> [Selected passage]:
How to Calculate USDi’s Current Value

August 28, 2025 1 comment

I haven’t been writing a lot during August, nor have I done many podcast episodes. I feel like I make this apology almost every year, but it seems every year August just gets slower, and slower, and slower – and any content I push out gets less engagement during August than during any other full month (although the end of December, naturally, gets very thin as well. It’s really remarkable how August has changed during my career. In the 1990s, there were maybe a couple of weeks that were a little thin in the markets, but that has metastasized so that now it’s all of August and a week or two into July. I am speaking of the US markets – Europe has always been slow for the second half of the summer, at least in my experience, and I don’t know if there has been much change in that over the last few decades.

In any event, I’m more than happy as a writer to take a little time off and recharge. As an entrepreneur? Not so much.

This is, though, a good time for a ‘utility’ post. As readers know, a few months ago we launched USDi, the first CPI-linked cryptocurrency that’s fully backed by traditional finance assets. Because those assets for the most part reside in a private fund (which, because it’s a private fund issued under Reg D, I can’t talk much about on a public post so forgive my vagueness here about what the fund does and how), there is regularly confusion when potential buyers of USDi think that they are buying a share of the fund. They are not, for two reasons. The first is that a coin that represents a tokenized share of a traditional-finance fund would clearly be a security under US law, which creates lots of other complexities that we don’t want: for example just as I can’t tell you much about the fund, if the token was a security then I couldn’t tell you much about that, either! Which would make distribution difficult, to say the least.

> [Aim of the exercise]: List every calendar month named in the post on calculating USDi's current value.

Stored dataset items
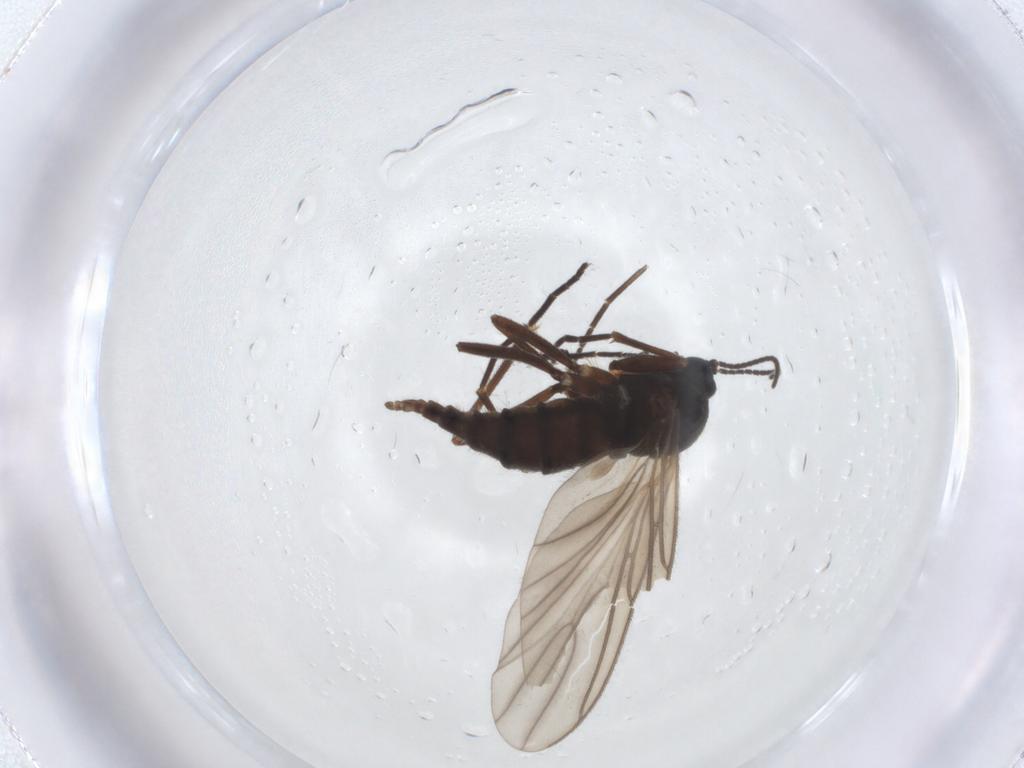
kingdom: Animalia
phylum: Arthropoda
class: Insecta
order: Diptera
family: Sciaridae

> [Response to this task]: August, December, July